More than 15,000 bone marrow transplants are performed every year despite severe potential side effects such as liver problems, secondary cancers, cataracts and infertility. After an effective transplant, recipients spend several weeks in the hospital and undergo continual laboratory testing.
After enduring an ordeal such as this, a congratulatory celebration seems in order.
A crowd of 800 patients, family members and staff from the H. Lee Moffitt Cancer Center gathered in the Special Events Center on Saturday to celebrate survival and recovery during a bone marrow transplant reunion.
The event, themed as a western “round-up,” featured several speakers, which included patients, physicians and family members of cancer survivors whose lives were saved by bone marrow transplants.
Claudio Anasetti, who serves as division chief of blood and marrow transplant at Moffitt, also spoke.
“The heroes of the blood marrow transplants are the patients,” Anasetti said.
The highlight of the program was a first-time meeting between a patient and a matched, unrelated bone marrow donor. This meeting was special, because due to confidentiality rules, unrelated donors and recipients are not allowed much contact. For the same confidentiality reasons, the two were simply introduced to each other and the audience as Mr. Strong and Curtis.Curtis, a Kentucky physician, was the two-time donor whose bone marrow saved Strong’s life, but Curtis said his role in the process was minor.
“It is not what you do for the patient, it’s the strength of the patient that gets them through,” he said.
Strong, the donation recipient, told the crowd that his blood type had changed to Curtis’ as a circumstance of the transplant. Strong recalled writing an anonymous letter to be sent to his donor, the only contact allowed, and then took time to thank him again in person.
“I’m only here because you made the selfless, humanitarian act of giving me a part of yourself,” he said to Curtis.

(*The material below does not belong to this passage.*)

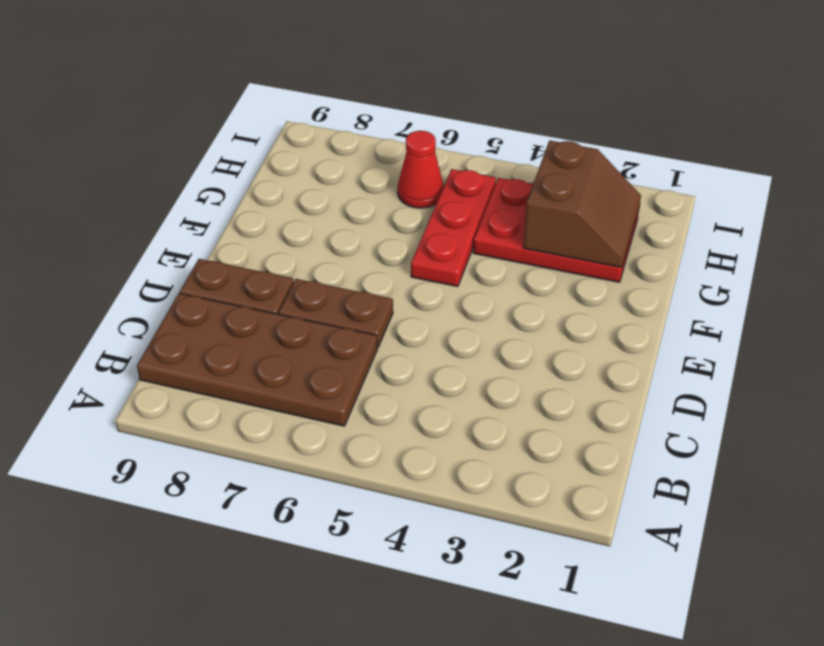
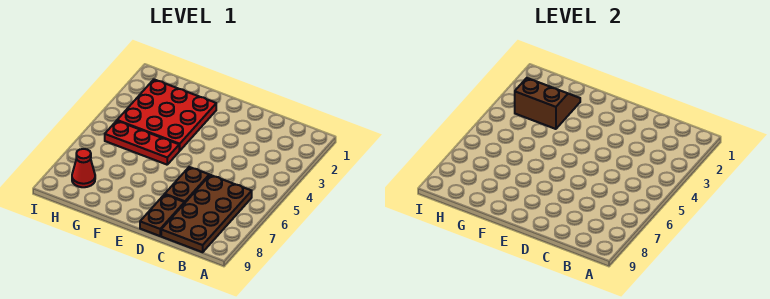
red plate G2:H4 level 1 -> red plate F2:H4 level 1
red cone H6 level 1 -> red cone H8 level 1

The program continued with a video montage of photographs and interview segments with Moffitt bone marrow transplant patients past and present. The guests were told at this point that each of the tables was set with a box of tissues for this segment.
During the montage, crescendos of cheers and applause came from tables around the room as pictures of loved ones flashed on the screen.
The program concluded with a role call of donor recipients ordered by the number of days in remission from their cancer.
According to the Moffitt Cancer Center’s Web site, the bone marrow transplant procedure involves giving the patient high-dose chemotherapy – with or without radiation – to kill cancer cells. This regimen also will destroy normal bone marrow cells, or stem cells. Because of this, the marrow cells need to be replaced. The patient is restored by the infusion of healthy stem cells, which have been collected from either the patient or a donor. Stem cells can be collected from the circulating blood or from the bone marrow. The transplant occurs when these healthy stem cells are given to the patient.